La référence aws_vpc.task_horizon_vpc.id extrait l'identifiant du VPC créé précédemment. C'est le même mécanisme de référence entre ressources que celui utilisé dans les outputs — la syntaxe <type>.<nom_local>.<attribut> est universelle dans Terraform.

RDS PostgreSQL

RDS exige un subnet group — un objet AWS qui liste les subnets dans lesquels l'instance de base de données peut être placée. C'est un prérequis obligatoire avant de pouvoir créer l'instance :

resource "aws_db_subnet_group" "task_horizon_db_subnet_group" {
name = "task-horizon-db-subnet-group"
subnet_ids = [aws_subnet.task_horizon_subnet_private.id]
}

L'instance RDS référence ensuite ce subnet group, ce qui la place dans le réseau private :

resource "aws_db_instance" "task_horizon_db" {
engine = "postgres"
instance_class = "db.t3.micro"
allocated_storage = 20
db_name = "task_horizon_db"
username = var.db_username
password = var.db_password
skip_final_snapshot = true
db_subnet_group_name = aws_db_subnet_group.task_horizon_db_subnet_group.name
}

skip_final_snapshot = true indique à AWS de ne pas créer de snapshot de la base lors de la suppression. En production, ce paramètre doit être à false pour éviter la perte de données lors d'un terraform destroy accidentel.

LocalStack

LocalStack en version gratuite ne supporte pas RDS. VPC et subnets fonctionnent en local, mais l'instance RDS nécessite un vrai compte AWS. Le plan peut être validé localement ; l'apply doit cibler AWS directement.

Variables sensibles

Les credentials de base de données ne doivent jamais apparaître dans les fichiers de configuration ni dans les logs CI. Terraform expose le marqueur sensitive sur les variables pour masquer leur valeur partout où elle serait normalement affichée :

variable "db_password" {
type = string
sensitive = true
}

Une variable sensitive = true sans default force l'injection explicite à chaque exécution. Dans le plan et les logs, la valeur apparaît comme (sensitive value). En CI/CD, elle est injectée depuis les secrets du pipeline :

terraform apply -var="db_password=${{ secrets.DB_PASSWORD }}"

Le graphe de dépendances

L'ordre dans lequel les ressources sont déclarées dans les fichiers .tf n'a pas d'importance. Terraform analyse les références entre ressources et construit automatiquement un graphe de dépendances pour déterminer l'ordre de création :

aws_vpc → aws_subnet → aws_db_subnet_group → aws_db_instance

Les ressources sans dépendance entre elles — comme les subnets public et private — sont créées en parallèle. Cette résolution automatique évite d'avoir à gérer manuellement l'ordre des opérations, et permet à Terraform d'optimiser le temps d'exécution en parallélisant ce qui peut l'être.

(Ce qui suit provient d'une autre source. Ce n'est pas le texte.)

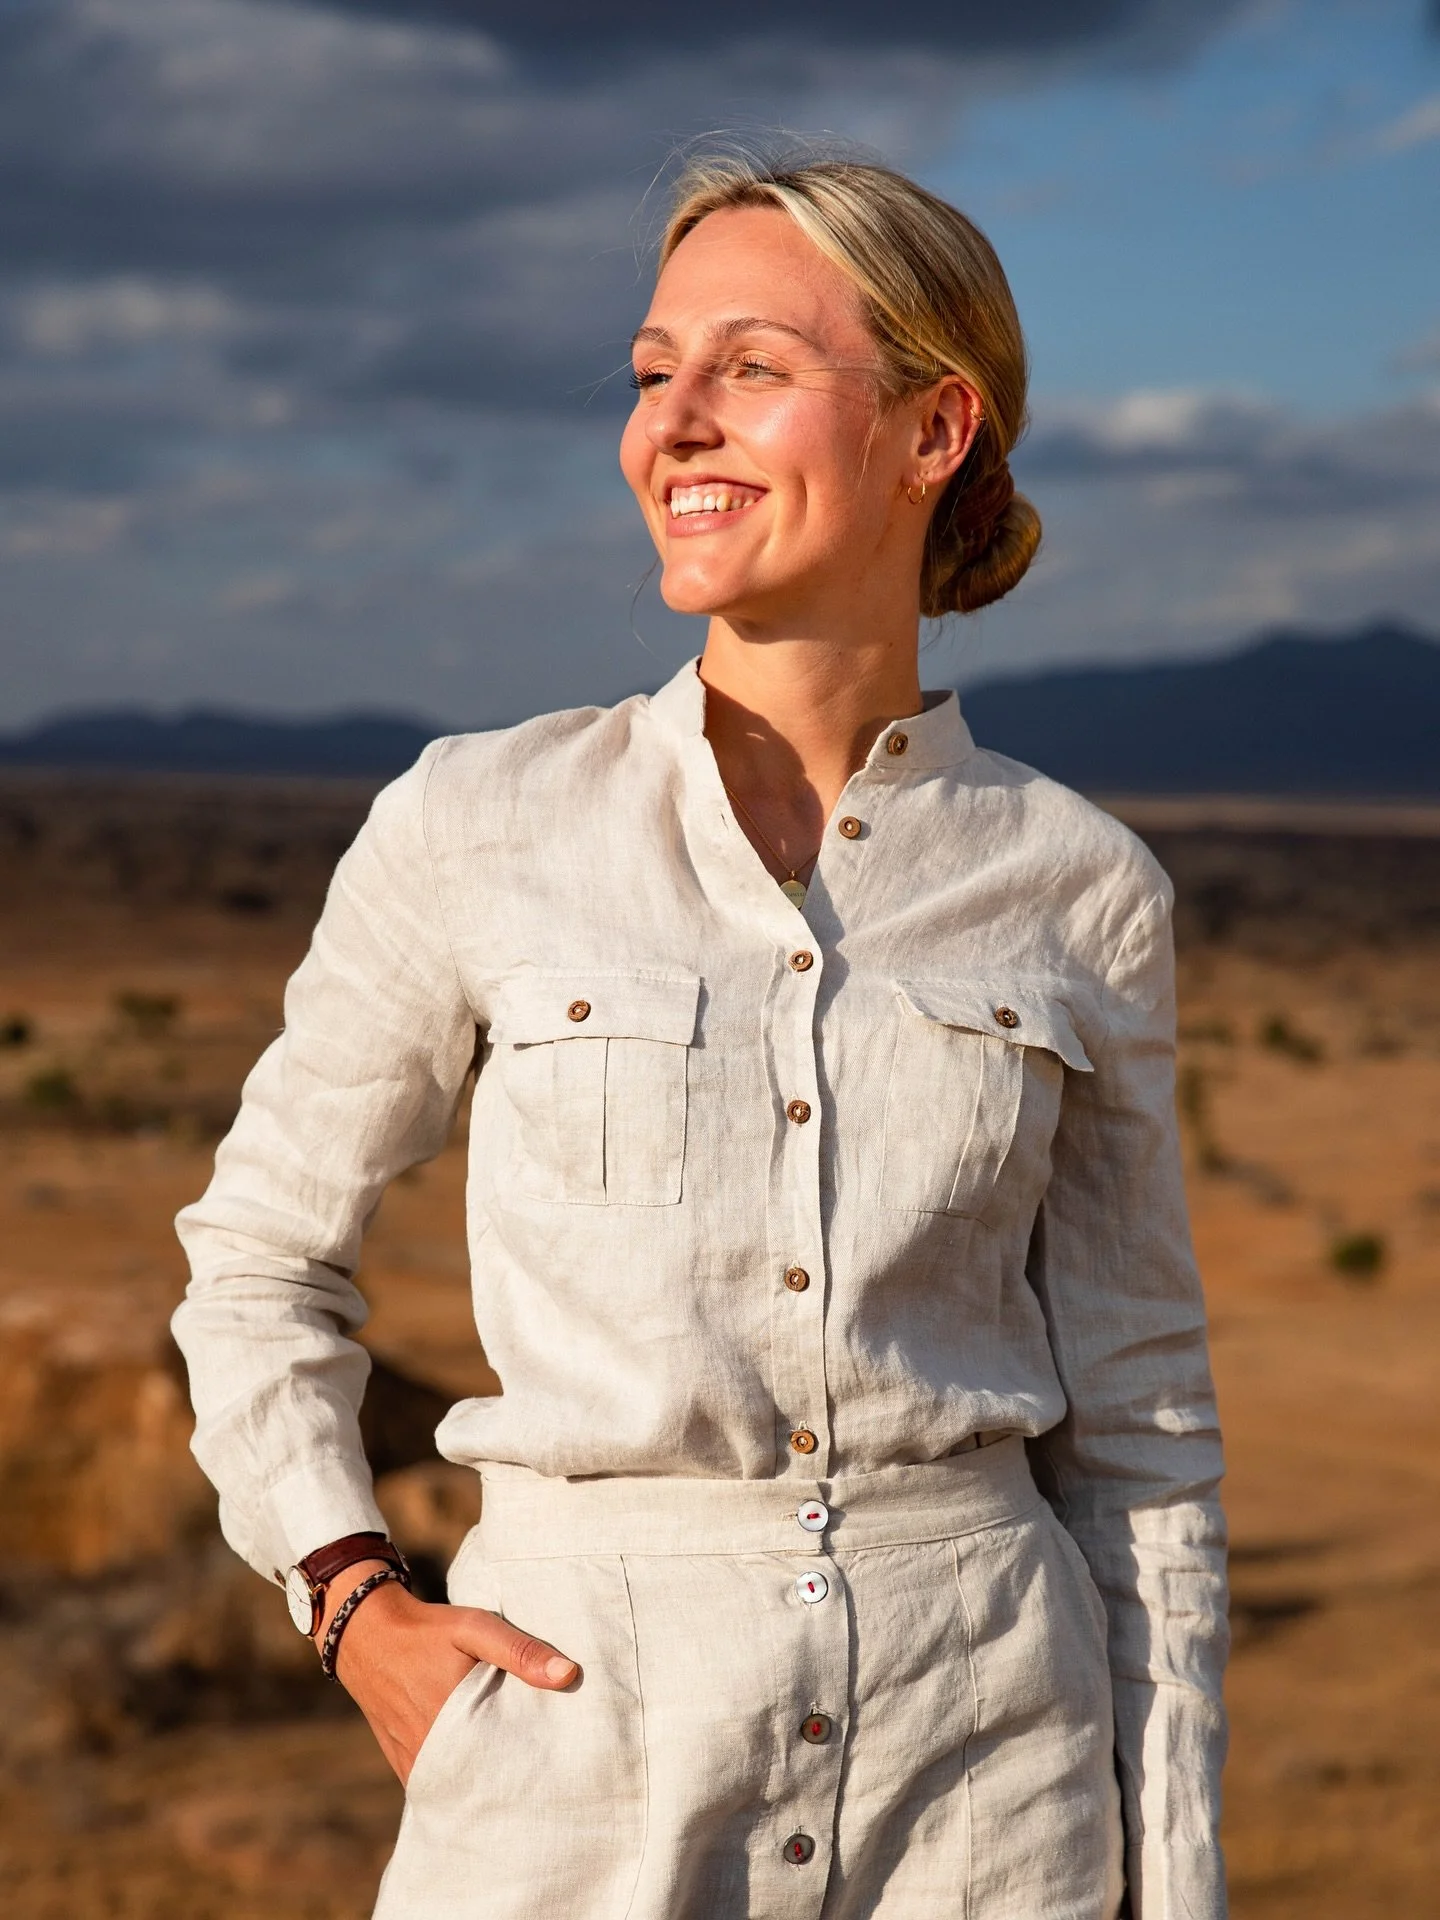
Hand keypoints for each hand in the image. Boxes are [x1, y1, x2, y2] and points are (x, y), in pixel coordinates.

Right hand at [316, 1559, 579, 1784]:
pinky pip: (436, 1784)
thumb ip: (520, 1651)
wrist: (367, 1634)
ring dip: (484, 1784)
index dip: (532, 1767)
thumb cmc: (428, 1630)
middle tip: (543, 1775)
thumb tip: (569, 1675)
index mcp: (455, 1725)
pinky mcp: (403, 1762)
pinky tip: (480, 1775)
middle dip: (511, 1781)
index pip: (505, 1764)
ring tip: (518, 1778)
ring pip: (459, 1788)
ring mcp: (415, 1761)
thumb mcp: (475, 1628)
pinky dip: (457, 1783)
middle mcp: (432, 1752)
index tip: (558, 1764)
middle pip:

L'architecture réseau résultante pour TaskHorizon :

VPC 10.0.0.0/16
├── subnet public 10.0.1.0/24 — Load Balancer, EKS ingress
└── subnet private 10.0.2.0/24 — RDS PostgreSQL, EKS nodes

Intégration CI/CD

Les outputs sont le point de jonction naturel entre un job d'infrastructure et un job de déploiement applicatif. Le premier job crée ou met à jour les ressources cloud ; le second utilise les valeurs produites pour configurer le déploiement :

# Job 1 — infrastructure
tflocal apply -var="bucket_name=prod-avatars"
S3_ARN=$(tflocal output -raw task_horizon_avatar_data_arn)

# Job 2 — déploiement
helm upgrade taskhorizon ./helm/taskhorizon \
--set api.env.S3_BUCKET_ARN="$S3_ARN"

Cette séparation garantit que les valeurs transmises au déploiement sont celles effectivement provisionnées, et non des valeurs codées en dur susceptibles de diverger entre environnements.